Stored data:
▼▼▼

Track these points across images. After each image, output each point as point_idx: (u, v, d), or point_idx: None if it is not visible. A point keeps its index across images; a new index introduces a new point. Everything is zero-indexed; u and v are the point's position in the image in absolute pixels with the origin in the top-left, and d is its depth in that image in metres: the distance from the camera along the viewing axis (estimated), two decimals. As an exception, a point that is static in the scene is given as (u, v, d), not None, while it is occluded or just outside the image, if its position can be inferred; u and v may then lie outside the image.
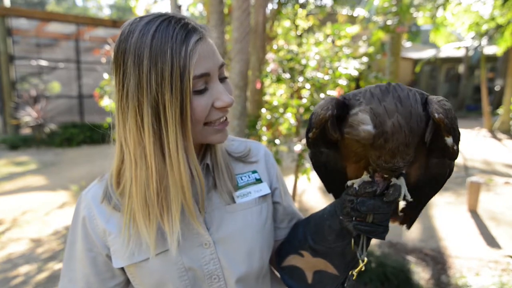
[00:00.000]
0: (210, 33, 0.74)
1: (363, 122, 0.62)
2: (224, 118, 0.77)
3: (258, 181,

▲▲▲

TASK PROMPT:
Since the copy must contain no pictures, return only the text of the records, exactly as it stands.

RESPONSE AREA:
Track these points across images. After each image, output each point as point_idx: (u, v, d), or point_idx: None if it is not visible. A point keeps its index across images; a new index introduces a new point. Everything is zero-indexed; u and v are the point's position in the image in absolute pixels with the origin in the top-left, and d is its depth in that image in metres: the distance from the camera along the viewing axis (estimated), two decimals. As an exception, a point that is static in the scene is given as (u, v, d), not None, while it is occluded or just outside the image, if its position can be inferred; u and v may then lie outside the image.
[00:00.000]
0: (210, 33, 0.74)
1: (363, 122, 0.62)
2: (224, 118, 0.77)
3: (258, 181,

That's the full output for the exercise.